Handheld devices such as the iPhone and iPod/Touch are portable repositories for a user's personal data. The data may be documents, but it often takes the form of databases. For an iOS application to use a database, it relies on a Cocoa API known as "Core Data." In this article, I examine how Core Data works within an iOS app. I start by explaining how Core Data defines a database structure and what class represents each part of the structure. Then, I detail how Core Data handles a typical file cycle, and how it handles a record transaction. You will need a working knowledge of Objective-C and Xcode a basic understanding of database design.
Core Data and the Database
Core Data gives the iOS app a standard, near-transparent interface to a database file. With Core Data, an app can define a database schema, create a database file, and create and manage record data. Core Data is hardware-agnostic. Runtime support is available on the same processors that MacOS X and iOS support. Plus, Core Data works directly with SQLite, the public-domain database engine bundled with MacOS X and iOS.
Figure 1 shows how a typical database appears under Core Data. The database file is seen as a persistent store. It retains record data between separate app sessions, even after iOS itself shuts down. In memory, the database appears as a managed object context. The context holds a copy of the database schema, and maintains both new and changed records in a queue. It also handles all queries made against the database. The context stays resident only for the lifetime of the app.
Figure 1: How Core Data views a database.
The data flow between context and store is mediated by a coordinator object. Each database table is represented as an entity, each record a managed object. There can be several managed objects within the same entity, and several entities within the same context. A record field is either an attribute or a relation. In the latter type, the field holds a reference to a secondary record.
Core Data and its Classes
At least 20 Cocoa classes make up the whole Core Data framework.
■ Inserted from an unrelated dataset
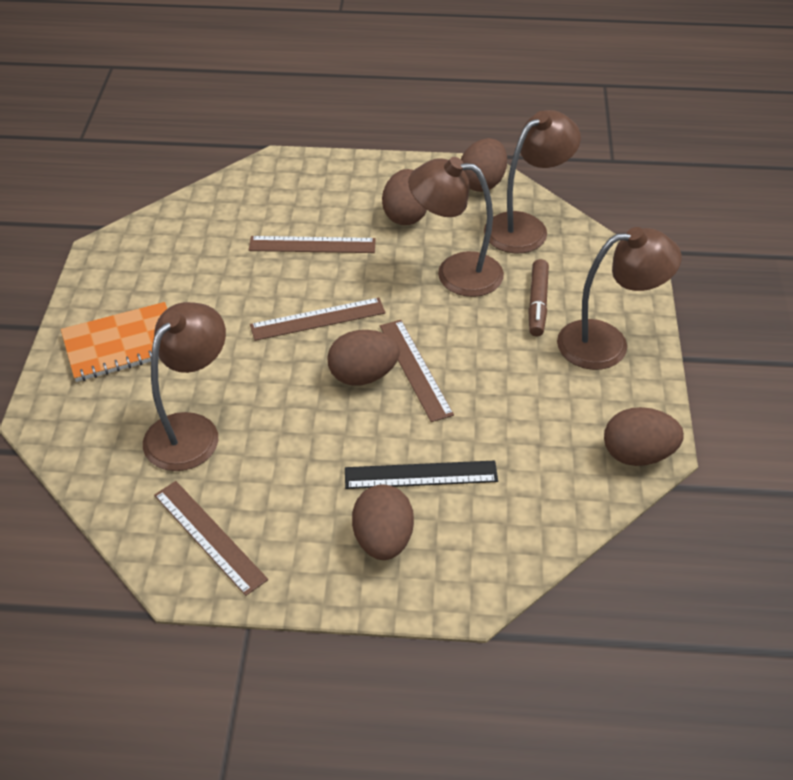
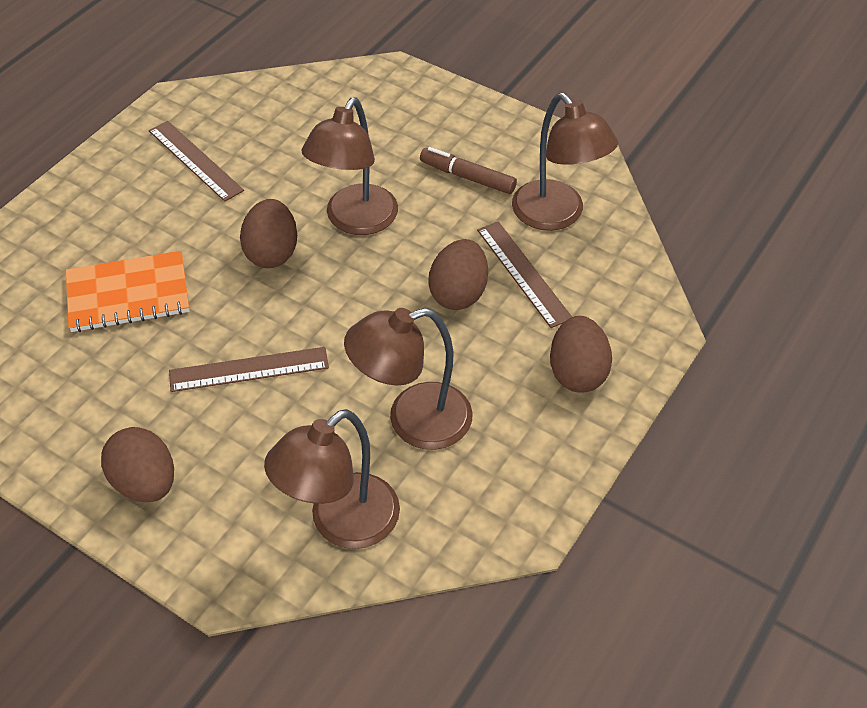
black ruler: [345,460,498,489] = 1 -> none = 0
brown egg: [327,330,400,386] [352,484,414,560] [382,169,427,225] [461,138,507,192] [604,407,684,466] = 5 -> [101,427,174,502] [240,199,297,268] [428,239,488,310] [550,316,612,393] = 4
brown ruler: [154,481,268,596] [249,236,376,253] [250,298,385,341] [380,320,454,422] = 4 -> [149,121,244,202] [169,347,329,392] [477,221,572,328] = 3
Out of those, nine classes play major roles in all database sessions, and it’s important to learn what they do. The following class diagrams show just a subset of methods for each class. Consult the official Apple docs for a complete list.
NSPersistentStore class (Figure 2) interfaces directly with the database file. It supports three basic file types: SQLite, XML, or a custom binary. It can handle files stored on a local volume or on a network server.
Figure 2: The NSPersistentStore class.
You usually do not create an explicit instance of
NSPersistentStore. Instead, use
NSPersistentStoreCoordinator (Figure 3) for that task. That class creates the coordinator that links each persistent store to the object context. It serializes the record data, rendering the data into a form suitable for storage. It can move the data from one database file to another. It can work with multiple database files, and it creates a persistent store for each file.
Figure 3: NSPersistentStoreCoordinator.